La faiblesse de la vie démocratique d’un grand nombre de ces organisations témoigne du fait que l’expression du pouvoir de l’usager, pour nécessaire qu’elle soit, est insuffisante. C’est l’une des leçons de la réflexion menée par Philippe Eynaud dans son article sur la gouvernance associative, relative à la gouvernance multi-acteurs. Un second tournant a lieu à partir de 1960. Accédant à l’indépendance politique, les pays de l’hémisphère Sud conçoivent un développement endogène reposant sur les associations villageoises et les coopératives rurales. Cette troisième phase de l’ESS révèle simultanément sa portée universelle et le rôle limité que peuvent jouer les États dans son essor, ce que montre une nouvelle fois Willy Tadjudje dans sa contribution sur Madagascar. Cette leçon est importante à l’heure où les collectivités territoriales s’engagent dans l’ESS.

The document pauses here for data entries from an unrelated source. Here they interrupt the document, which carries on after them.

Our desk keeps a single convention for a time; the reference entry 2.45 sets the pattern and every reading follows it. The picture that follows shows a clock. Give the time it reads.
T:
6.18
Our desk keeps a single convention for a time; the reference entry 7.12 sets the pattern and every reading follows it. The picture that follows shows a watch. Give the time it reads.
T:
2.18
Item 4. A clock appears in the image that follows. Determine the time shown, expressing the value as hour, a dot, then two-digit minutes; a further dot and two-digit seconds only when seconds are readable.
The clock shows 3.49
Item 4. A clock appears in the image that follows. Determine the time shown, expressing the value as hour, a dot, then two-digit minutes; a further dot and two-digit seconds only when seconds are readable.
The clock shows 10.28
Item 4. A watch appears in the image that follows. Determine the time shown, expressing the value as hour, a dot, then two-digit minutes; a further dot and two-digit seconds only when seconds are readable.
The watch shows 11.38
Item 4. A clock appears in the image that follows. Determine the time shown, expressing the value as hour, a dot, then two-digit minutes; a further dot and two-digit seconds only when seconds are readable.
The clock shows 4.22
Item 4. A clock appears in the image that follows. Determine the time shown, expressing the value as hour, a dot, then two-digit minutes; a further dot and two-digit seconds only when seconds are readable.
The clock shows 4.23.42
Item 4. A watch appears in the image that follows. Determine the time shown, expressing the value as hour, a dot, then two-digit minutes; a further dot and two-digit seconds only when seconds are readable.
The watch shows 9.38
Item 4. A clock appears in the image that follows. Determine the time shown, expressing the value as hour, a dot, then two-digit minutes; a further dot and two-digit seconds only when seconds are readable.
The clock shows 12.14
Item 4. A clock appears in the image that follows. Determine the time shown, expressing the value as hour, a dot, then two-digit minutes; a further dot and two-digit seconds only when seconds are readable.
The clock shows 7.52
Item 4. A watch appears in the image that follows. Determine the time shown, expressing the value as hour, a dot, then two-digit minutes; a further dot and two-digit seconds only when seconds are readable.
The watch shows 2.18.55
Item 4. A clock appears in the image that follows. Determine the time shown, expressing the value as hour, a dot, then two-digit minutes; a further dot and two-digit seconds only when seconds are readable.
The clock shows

Multi-sociétariat et territoires
Nous vivons ainsi un troisième tournant, ouvrant sur une quatrième phase. Celle-ci se caractérise par un essor des initiatives réunissant plusieurs types de membres – principalement des producteurs salariés ou indépendants, des consommateurs et des collectivités. Qu’on pense aux Associations pour le maintien d’une agriculture paysanne (Amap), aux coopératives d’activités et d’emploi (CAE), aux sociétés coopératives d’intérêt collectif (Scic), au commerce équitable, aux pôles territoriaux de coopération économique (PTCE) ou aux plates-formes collaboratives, les grandes innovations contemporaines relient producteurs et consommateurs. Ce rapprochement des rôles socioéconomiques se traduit également par des transformations, telles celle de la Sadel, sans doute inimaginables il y a encore quelques années.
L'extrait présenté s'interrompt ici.